About this exercise: Rewrite the part of the records that opens with the line containing "Count the number of slices in the pie." and runs through the end of the records as a JSON list of strings, one string per line, omitting blank lines. Leave the pictures out of the answer.
[[ Exercise material open ]]
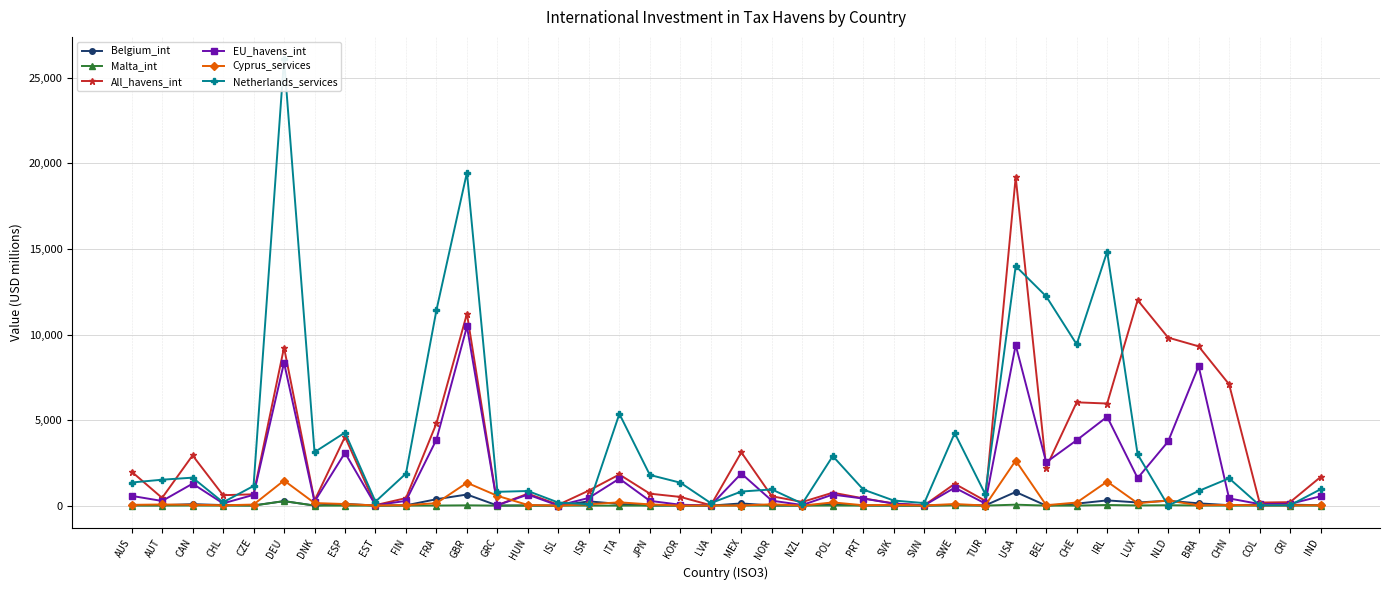

Is the value of EU_havens_int at SWE greater than the value of Netherlands_services at ISR?

Yes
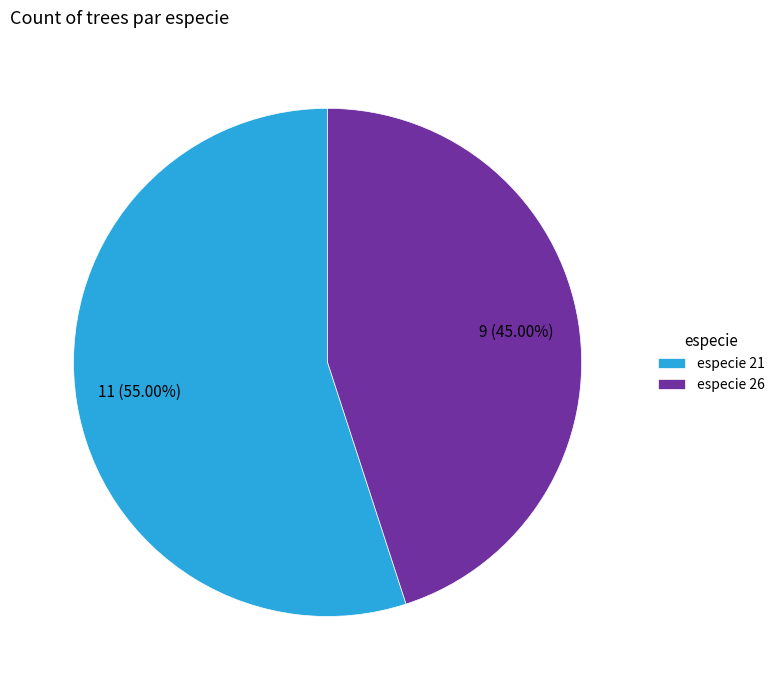

How many segments does this pie chart have?

2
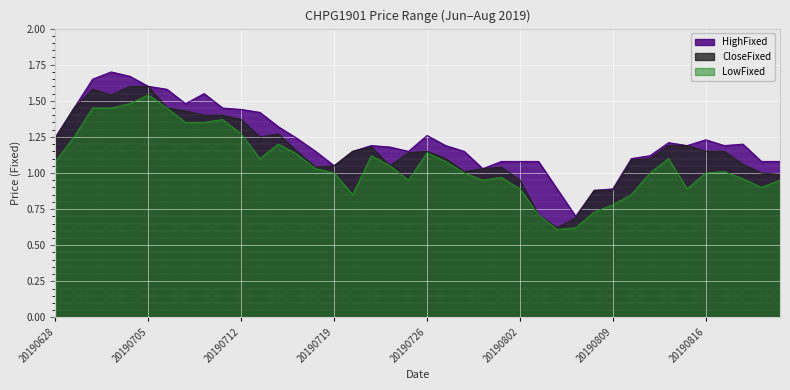

What is the difference between the LowFixed values at 20190702 and 20190821?

0.5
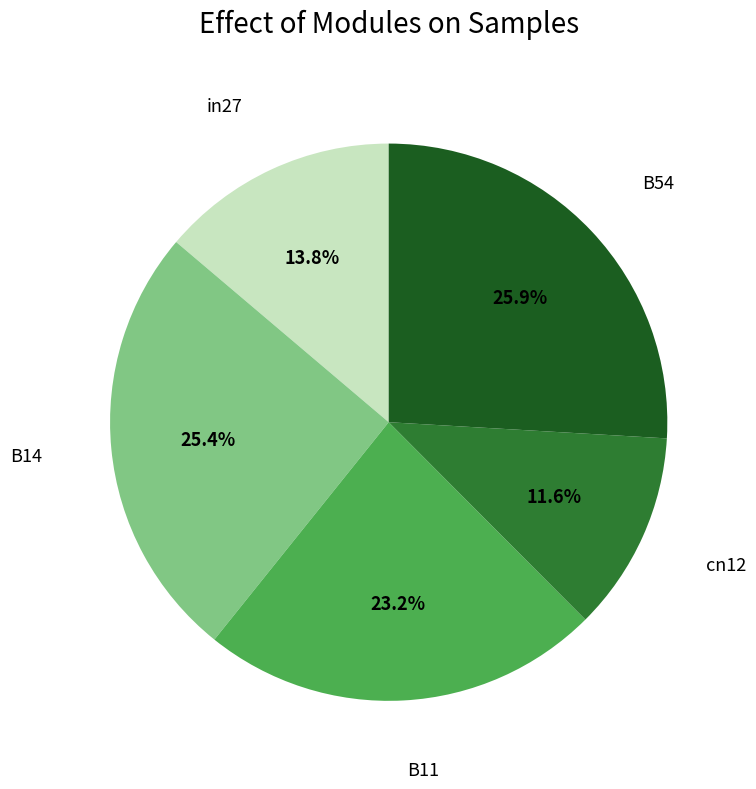

To the nearest percent, what is the average slice percentage?

20%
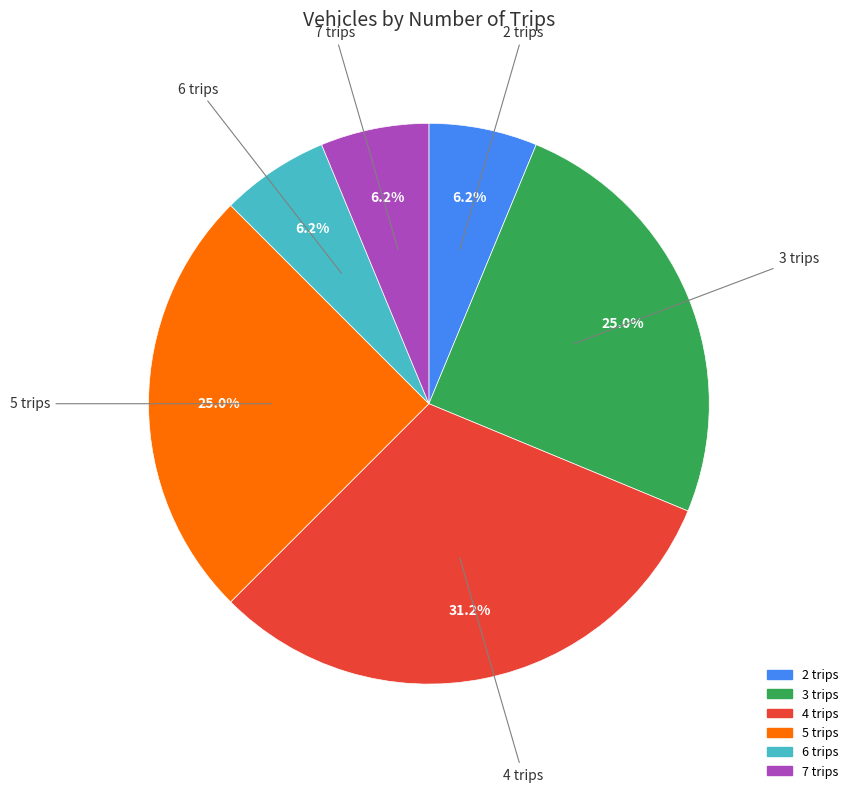

Between 5 trips and 7 trips, which is larger?

5 trips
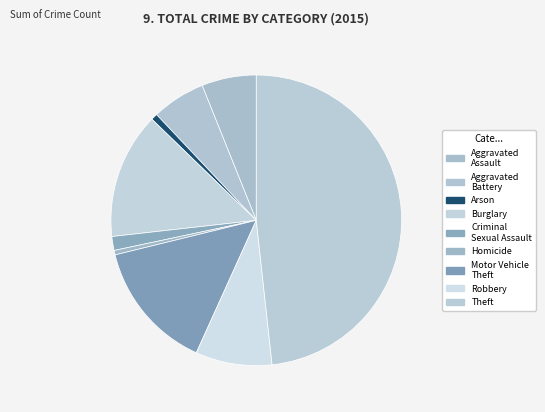

Rank the categories by value from highest to lowest.

Theft, Motor Vehicle Theft, Burglary, Robbery, Aggravated Assault, Aggravated Battery, Criminal Sexual Assault, Arson, Homicide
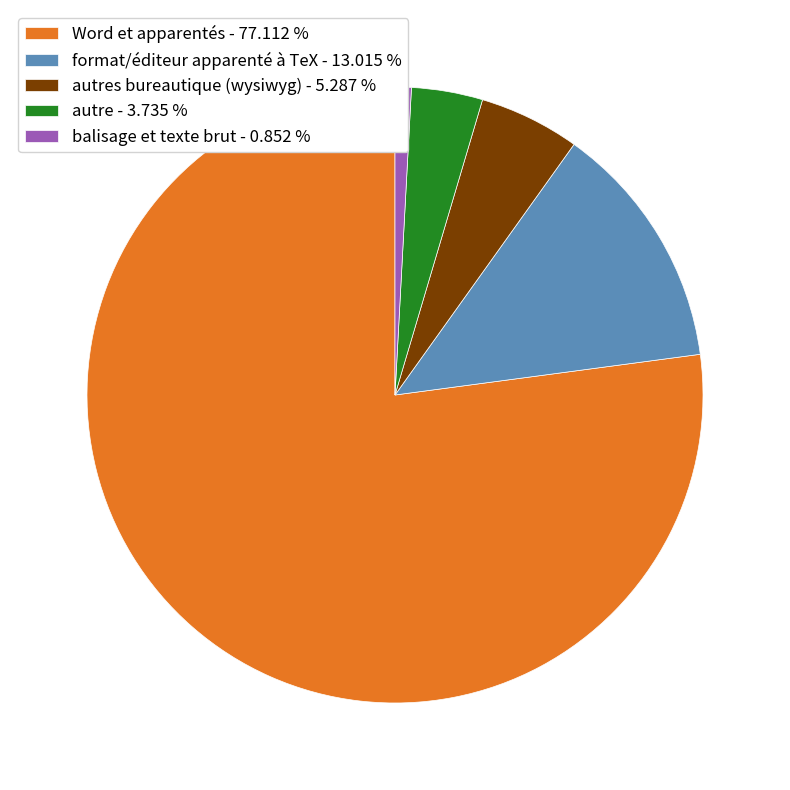

Rank the categories by value from lowest to highest.

balisage et texte brut - 0.852 %, autre - 3.735 %, autres bureautique (wysiwyg) - 5.287 %, format/éditeur apparenté à TeX - 13.015 %, Word et apparentés - 77.112 %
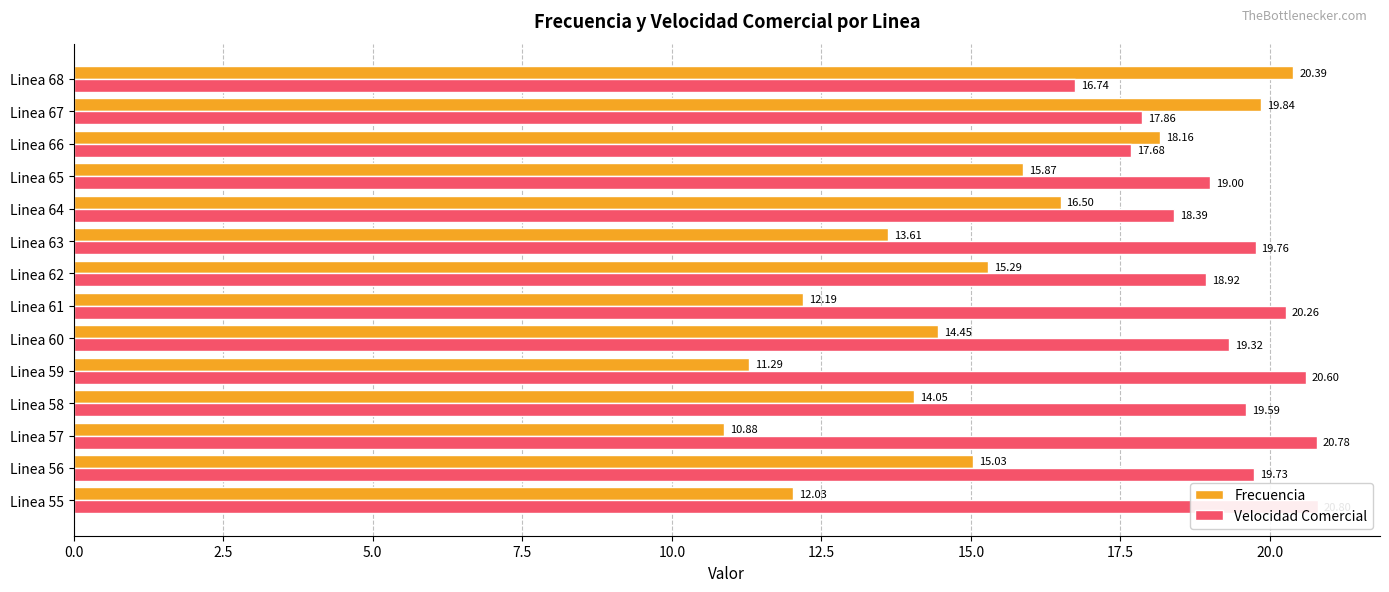

Rank the series by their maximum value, from lowest to highest.

Frecuencia, Velocidad Comercial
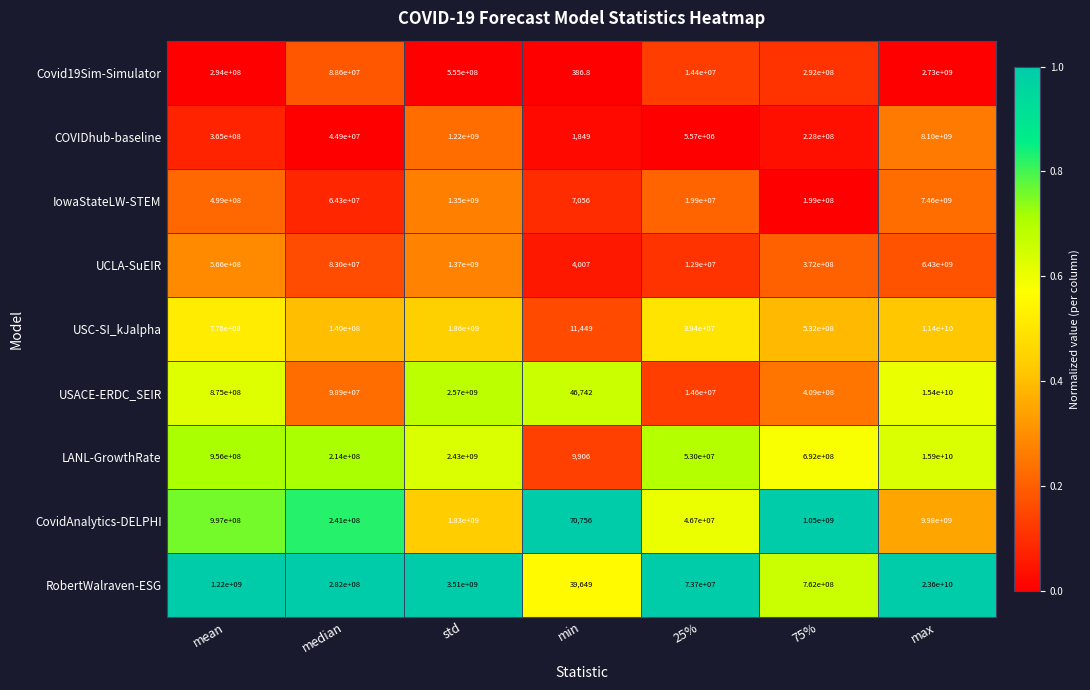

Rank the categories by IowaStateLW-STEM value from highest to lowest.

max, std, mean, 75%, median, 25%, min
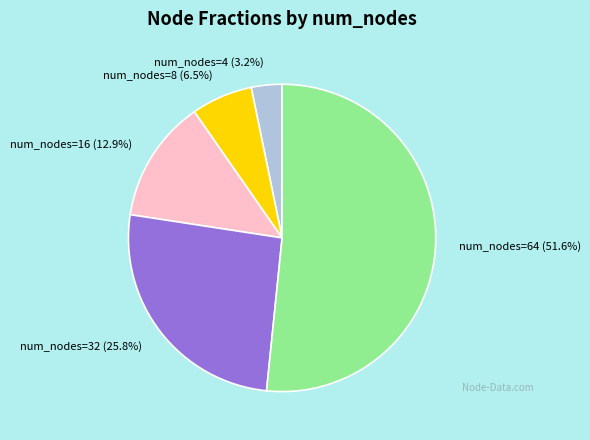

Count the number of slices in the pie.

5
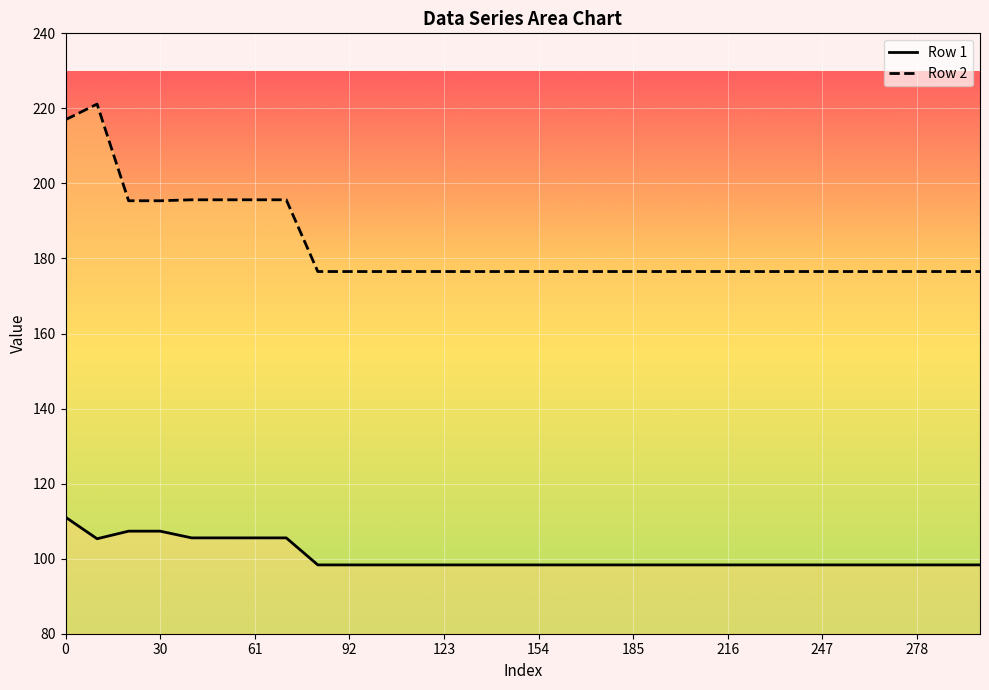

Does the chart display data point markers on the line(s)?

No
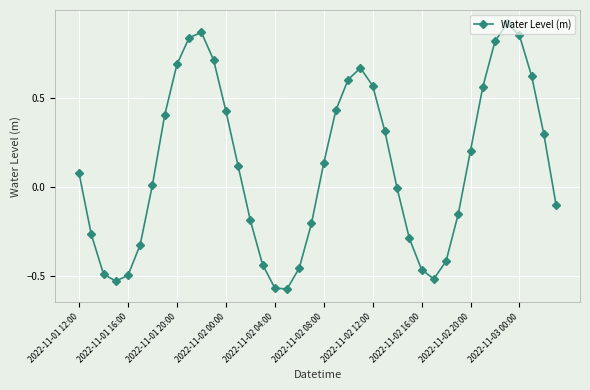

What is the difference between the maximum and minimum values?

1.5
[[ Exercise material closed ]]
Written response:
[
  "Count the number of slices in the pie.",
  "5",
  "Does the chart display data point markers on the line(s)?",
  "No",
  "What is the difference between the maximum and minimum values?",
  "1.5"
]